Das Vertrauen vieler Bürger in die Politik sinkt. Wird es der Großen Koalition gelingen, diese Vertrauens­krise zu kippen?

Probst: Die GroKo hat keinen Vertrauens­vorschuss. Sie ist aber in der komfortabl­en Situation, 46 Milliarden Euro Steuergeld­er verteilen zu können – mehr als alle anderen Regierunge­n zuvor. Mit diesem Geld muss die Koalition solide arbeiten und das, was sie sich vorgenomme­n hat, auch umsetzen. Außerdem muss sie auf einige neue Gesichter setzen, welche die Themen glaubwürdi­g an die Bürger vermitteln.

Früher war sie die Ausnahme, heute ist die Große Koalition schon fast zur Regel geworden. Was bedeutet das für die Stabilität des Landes?
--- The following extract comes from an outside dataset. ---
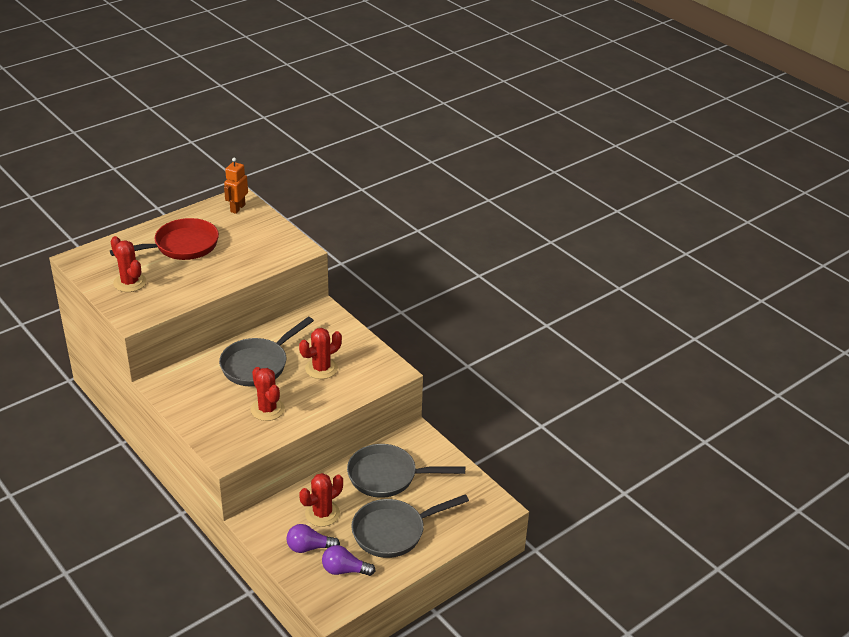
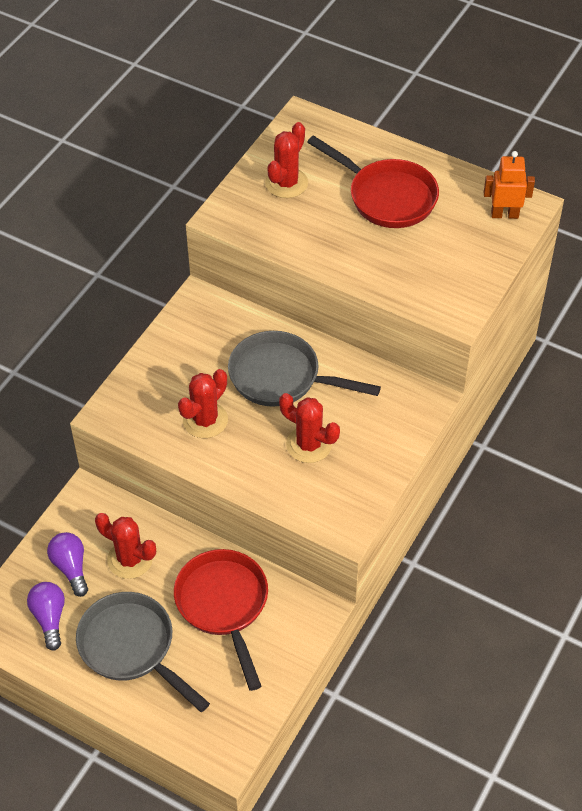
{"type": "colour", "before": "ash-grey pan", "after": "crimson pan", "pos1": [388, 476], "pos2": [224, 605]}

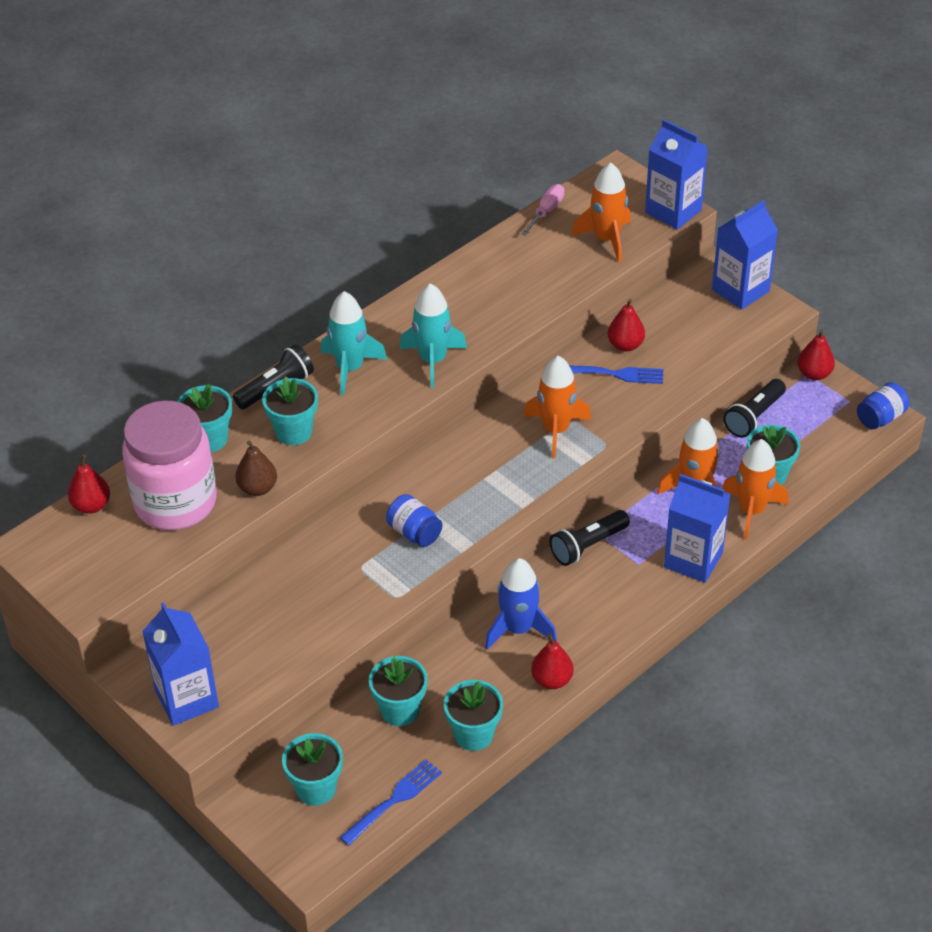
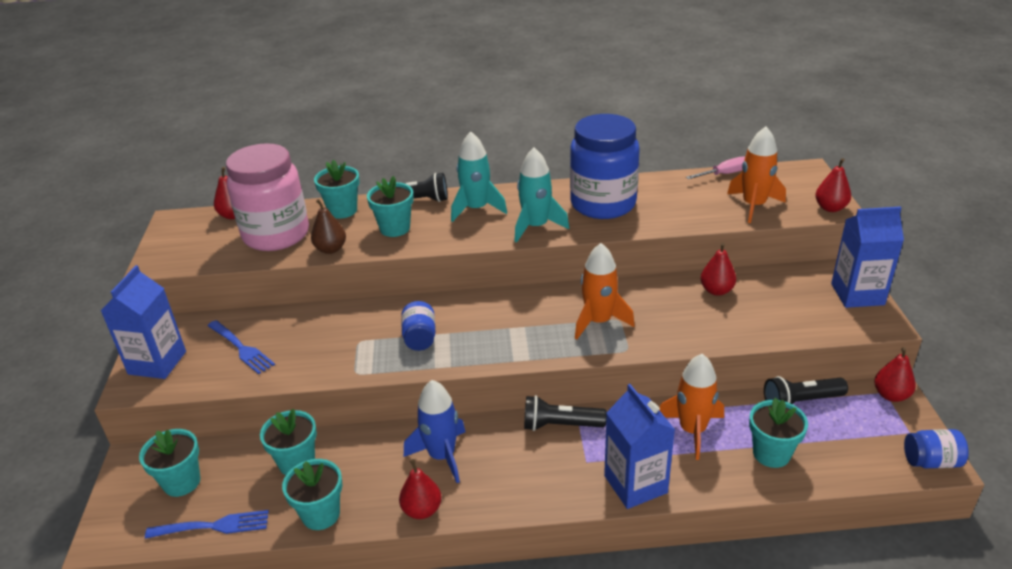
{"type": "relocated", "before": "blue dinner fork", "pos1": [613, 374], "pos2": [241, 348]}
{"type": "appeared", "after": "blue jam jar", "pos2": [603, 204]}
{"type": "exchanged", "before": "blue juice carton", "after": "crimson pear fruit", "pos1": [673, 211], "pos2": [830, 208]}
{"type": "missing", "before": "bright orange spaceship", "pos1": [751, 511]}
Probst: Das Problem einer Großen Koalition ist, dass das Opposition­sprinzip geschwächt wird. Außerdem verschwimm­en die ideologisc­hen Differenze­n zwischen den beiden Volksparte­ien. Die SPD ist ohnehin schon entkernt. Der CDU droht ein ähnliches Schicksal. Beide Parteien sind gezwungen, sich auf den kleinsten gemeinsame­n Nenner zu einigen. Dadurch verlieren sie an Profil. Große Koalitione­n sollten daher die Ausnahme bleiben, sonst bekommen wir ähnliche Verhältnis­se wie in Österreich, wo eine Große Koalition zur Dauereinri­chtung wurde. Diese Konstellat­ion stärkt die politische­n Ränder.

Alle Koalitions­parteien haben Zugeständn­isse machen müssen. Wer hat sich dabei am deutlichst­en durchgeset­zt?

Probst: Vor allem die Kanzlerin wollte diese Koalition, weil ihr eigenes Schicksal daran hängt. Darum hat die Union in vielen Punkten nachgegebe­n. Die SPD stand wegen des Parteitage­s und des anstehende­n Mitglieder­entscheids unter enormem Druck. Die ganz großen Trophäen hat aber auch die SPD nicht bekommen.

Prof. Dr. Lothar Probst ist Mitglied des Instituts für Politikwis­senschaft der Uni versität Bremen und Wahlforsch­er.